Swnyc2 - 5 years ago    Report SPAM
Canadian Value,

I think it makes sense to keep enough cash on hand so that one is not forced to sell a security at an inopportune time. For instance, if there were a disaster and Berkshire needed the cash to pay out on insurance claims, Buffett wouldn't want to be forced to sell a stock at a disadvantageous price just to raise cash.

It also makes sense to keep cash when one cannot find a stock to purchase at an attractive valuation.

However, the idea of keeping cash on hand just in case a good value comes along doesn't make a lot of sense to me. In that case, one could sell some other stock that was not priced as favorably to raise cash. Being fully invested wouldn't prevent one from taking advantage of an opportunity unless the whole market tanked. In which case, keeping cash on hand would be trying to time the market -- something many (included Warren Buffett) would say is unwise to do.

Roke6362 - 5 years ago    Report SPAM
Maybe your philosophies are different. Your sentences:

"It also makes sense to keep cash when one cannot find a stock to purchase at an attractive valuation."


"However, the idea of keeping cash on hand just in case a good value comes along doesn't make a lot of sense to me."

They seem to contradict themselves.

As I understand the article, WEB is willing to hold cash indefinitely as a way of decreasing the risk of losing money, rather than making a larger return.
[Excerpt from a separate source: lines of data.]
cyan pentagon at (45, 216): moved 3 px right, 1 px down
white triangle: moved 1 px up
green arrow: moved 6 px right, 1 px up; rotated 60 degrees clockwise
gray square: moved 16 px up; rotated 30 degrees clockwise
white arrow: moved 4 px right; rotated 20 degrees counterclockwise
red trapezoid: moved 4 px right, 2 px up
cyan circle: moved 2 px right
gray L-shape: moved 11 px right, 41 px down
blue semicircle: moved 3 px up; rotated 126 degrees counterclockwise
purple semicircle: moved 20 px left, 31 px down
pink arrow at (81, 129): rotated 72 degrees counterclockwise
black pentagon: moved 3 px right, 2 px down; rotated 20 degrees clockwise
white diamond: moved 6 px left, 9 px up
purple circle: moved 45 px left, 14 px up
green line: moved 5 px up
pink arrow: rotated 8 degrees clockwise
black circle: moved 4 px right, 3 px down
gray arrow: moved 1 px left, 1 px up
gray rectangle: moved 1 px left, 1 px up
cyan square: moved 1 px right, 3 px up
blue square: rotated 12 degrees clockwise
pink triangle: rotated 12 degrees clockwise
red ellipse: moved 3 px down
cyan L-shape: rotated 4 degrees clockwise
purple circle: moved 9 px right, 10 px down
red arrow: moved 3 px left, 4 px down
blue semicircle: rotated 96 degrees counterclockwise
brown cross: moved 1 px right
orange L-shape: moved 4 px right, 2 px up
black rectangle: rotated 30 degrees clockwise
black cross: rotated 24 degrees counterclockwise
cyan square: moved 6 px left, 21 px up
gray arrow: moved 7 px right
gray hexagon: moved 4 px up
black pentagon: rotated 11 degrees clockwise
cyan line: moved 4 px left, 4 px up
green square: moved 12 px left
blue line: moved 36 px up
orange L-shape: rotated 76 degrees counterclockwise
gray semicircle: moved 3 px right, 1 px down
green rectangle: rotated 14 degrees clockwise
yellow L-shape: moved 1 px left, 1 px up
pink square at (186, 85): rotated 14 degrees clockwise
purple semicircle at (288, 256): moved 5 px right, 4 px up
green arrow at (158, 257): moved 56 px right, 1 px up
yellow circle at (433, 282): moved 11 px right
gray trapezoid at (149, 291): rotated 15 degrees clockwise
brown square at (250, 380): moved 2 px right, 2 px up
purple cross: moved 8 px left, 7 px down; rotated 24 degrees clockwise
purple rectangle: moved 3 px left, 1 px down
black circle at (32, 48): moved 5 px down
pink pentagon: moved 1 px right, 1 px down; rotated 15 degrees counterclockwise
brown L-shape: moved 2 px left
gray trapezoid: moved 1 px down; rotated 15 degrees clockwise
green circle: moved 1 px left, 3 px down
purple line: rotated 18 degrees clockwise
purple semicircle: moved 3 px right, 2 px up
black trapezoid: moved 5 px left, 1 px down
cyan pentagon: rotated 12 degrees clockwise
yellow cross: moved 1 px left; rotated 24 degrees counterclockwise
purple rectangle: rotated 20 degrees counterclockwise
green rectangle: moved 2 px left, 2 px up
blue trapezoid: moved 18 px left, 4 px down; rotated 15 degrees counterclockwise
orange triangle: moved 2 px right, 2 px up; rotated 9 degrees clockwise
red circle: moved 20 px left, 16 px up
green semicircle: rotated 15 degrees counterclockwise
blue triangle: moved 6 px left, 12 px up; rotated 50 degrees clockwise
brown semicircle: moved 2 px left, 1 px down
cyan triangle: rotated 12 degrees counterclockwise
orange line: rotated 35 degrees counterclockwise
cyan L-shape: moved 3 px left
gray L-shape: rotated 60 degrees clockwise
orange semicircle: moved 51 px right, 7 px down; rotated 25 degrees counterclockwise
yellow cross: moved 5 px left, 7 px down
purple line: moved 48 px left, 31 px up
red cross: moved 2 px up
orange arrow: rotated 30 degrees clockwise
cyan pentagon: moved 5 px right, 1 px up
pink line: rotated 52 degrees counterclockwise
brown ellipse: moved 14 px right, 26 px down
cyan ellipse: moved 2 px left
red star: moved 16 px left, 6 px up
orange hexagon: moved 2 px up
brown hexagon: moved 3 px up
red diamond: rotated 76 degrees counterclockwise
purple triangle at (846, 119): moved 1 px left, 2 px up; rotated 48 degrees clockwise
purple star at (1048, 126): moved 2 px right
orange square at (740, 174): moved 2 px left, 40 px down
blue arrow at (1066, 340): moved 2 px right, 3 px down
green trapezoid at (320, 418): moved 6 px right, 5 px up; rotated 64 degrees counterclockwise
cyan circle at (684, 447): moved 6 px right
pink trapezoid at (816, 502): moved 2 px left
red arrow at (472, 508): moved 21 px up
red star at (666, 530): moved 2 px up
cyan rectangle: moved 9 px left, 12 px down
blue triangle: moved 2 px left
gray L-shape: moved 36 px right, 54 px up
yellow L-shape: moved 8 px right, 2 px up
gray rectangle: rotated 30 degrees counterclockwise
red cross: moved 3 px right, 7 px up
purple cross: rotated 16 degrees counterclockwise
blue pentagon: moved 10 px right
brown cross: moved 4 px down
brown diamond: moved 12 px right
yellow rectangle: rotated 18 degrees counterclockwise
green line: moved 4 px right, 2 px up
If your belief is to maximize return and less about risk of capital loss, then I see your point. I went through the 2007-2009 period not unscathed.

It taught me a lot. After that period, I am much more concerned about risk of loss than about maximizing return.

Currently, I am about 30% cash. Time will tell.
Sm2200 - 5 years ago    Report SPAM
If you hesitate holding cash, then as the bull market ages (we're in the 4th year now) consider buying uutility stocks.